Understanding which tax bracket to use when preparing one’s taxes requires knowing how much was earned during the year, as well as what filing status to use. The Internal Revenue Service (IRS) uses a progressive tax system, meaning that the more a taxpayer earns the more tax will be owed.
There are five filing statuses: single, married filing separately, married filing jointly, head of households, and qualifying widow/widower with dependent child. There are also seven marginal income tax brackets, each assigned at a different tax rate.
Tax brackets are organized in a table, with tax rates shown on the Y-axis and filing statuses shown on the X-axis. Each cell in the table provides a range of incomes that are taxed at a particular tax rate for a particular filing status. When determining which tax bracket to use, a taxpayer should first calculate taxable income, which is income earned minus adjustments, deductions, and exemptions. The taxpayer should find which cell in the tax bracket chart that corresponds to that taxable income for his or her filing status. This is the tax bracket.
2014 Tax Brackets
|Tax rate||Single filers||Married filing jointly or qualifying widow/widower||Married filing separately||Head of household|
|10%||Up to $9,075||Up to $18,150||Up to $9,075||Up to $12,950|
|15%||$9,076 to $36,900||$18,151 to $73,800||$9,076 to $36,900||$12,951 to $49,400|
|25%||$36,901 to $89,350||$73,801 to $148,850||$36,901 to $74,425||$49,401 to $127,550|
|28%||$89,351 to $186,350||$148,851 to $226,850||$74,426 to $113,425||$127,551 to $206,600|
|33%||$186,351 to $405,100||$226,851 to $405,100||$113,426 to $202,550||$206,601 to $405,100|
|35%||$405,101 to $406,750||$405,101 to $457,600||$202,551 to $228,800||$405,101 to $432,200|
|39.6%||$406,751 or more||$457,601 or more||$228,801 or more||$432,201 or more|
Taxpayers pay a specific tax rate for a specific range of incomes, so there is not a flat tax rate applied to all income regardless of how much income is earned.
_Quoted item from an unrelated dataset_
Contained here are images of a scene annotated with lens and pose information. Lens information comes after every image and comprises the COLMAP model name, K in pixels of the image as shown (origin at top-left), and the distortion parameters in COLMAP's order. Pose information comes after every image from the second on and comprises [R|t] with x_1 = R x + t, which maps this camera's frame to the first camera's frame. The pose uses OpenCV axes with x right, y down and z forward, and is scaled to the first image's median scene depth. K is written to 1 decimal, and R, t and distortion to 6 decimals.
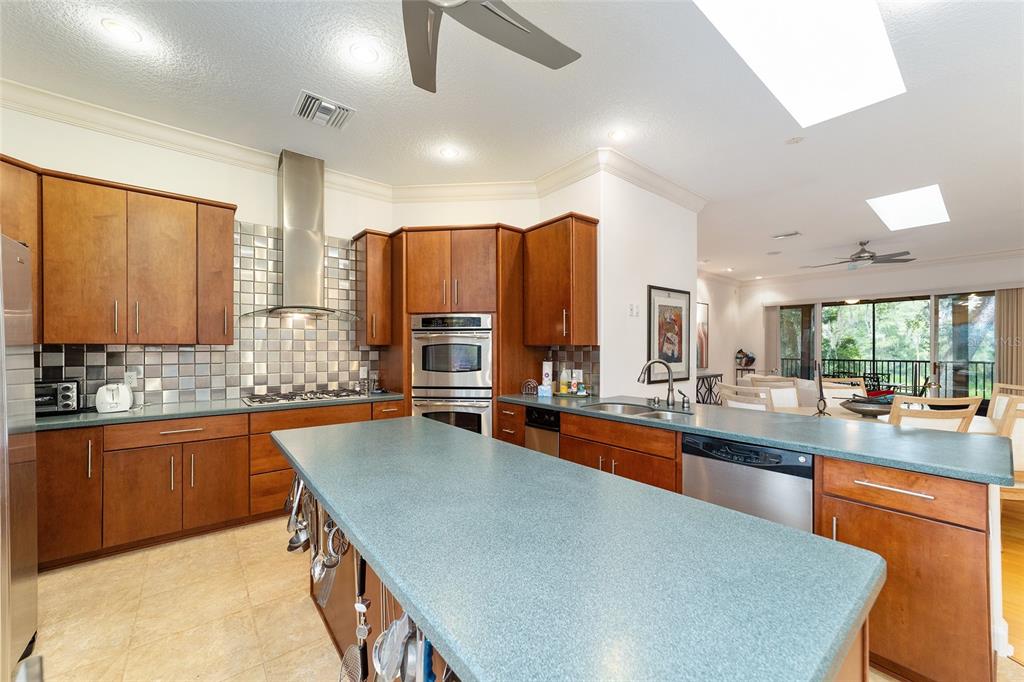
lens RADIAL K [[394.5, 0, 505.2], [0, 394.5, 349.1], [0, 0, 1]] dist [-0.011821, 0.005863]
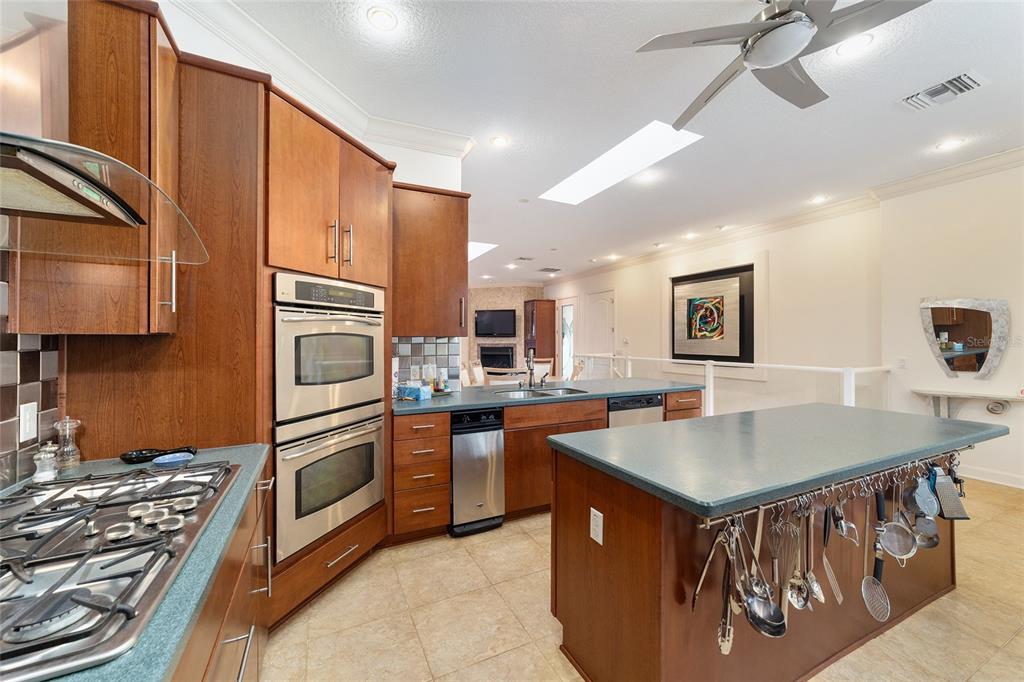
lens RADIAL K [[394.5, 0, 512.4], [0, 394.5, 334.9], [0, 0, 1]] dist [-0.011821, 0.005863]
pose [[0.214758, 0.010454, 0.976611, -0.647408], [0.003739, 0.999927, -0.011526, -0.003712], [-0.976660, 0.006127, 0.214703, 0.637562]]
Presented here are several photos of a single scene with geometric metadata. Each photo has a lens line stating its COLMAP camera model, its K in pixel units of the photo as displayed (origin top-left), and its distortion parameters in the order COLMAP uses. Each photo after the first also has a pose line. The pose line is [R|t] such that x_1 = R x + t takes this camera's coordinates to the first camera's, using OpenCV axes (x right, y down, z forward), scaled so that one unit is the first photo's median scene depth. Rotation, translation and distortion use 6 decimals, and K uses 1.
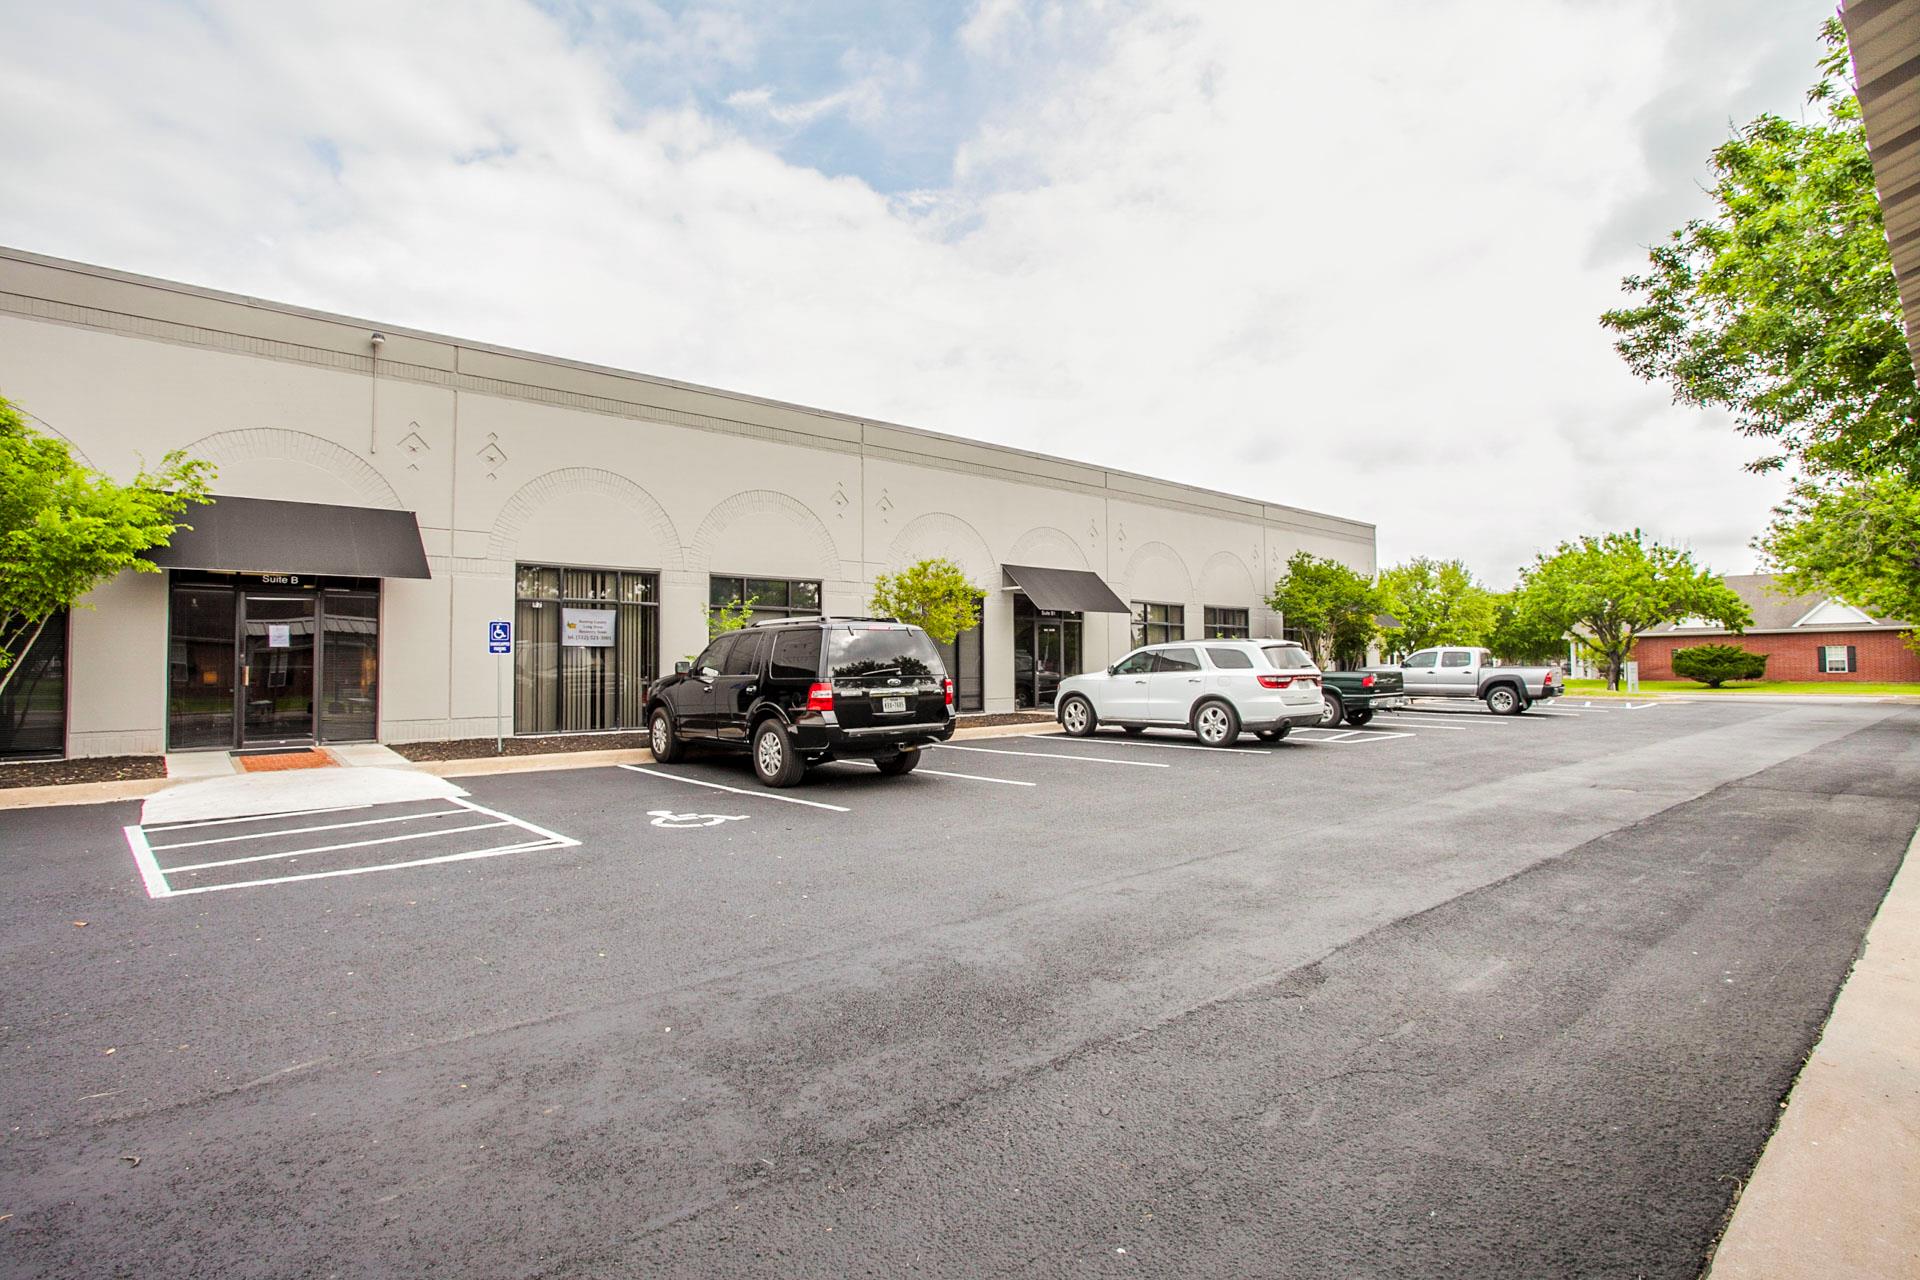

Calculating the total amount of tax owed involves applying different tax rates to different income ranges. For example, a taxpayer who earns $50,000 and who files as single will be in the 25% tax bracket, but will pay a tax rate of 10% on the first $9,075 of income, 15% on income between $9,075 and $36,900, and 25% on income between $36,900 and $50,000.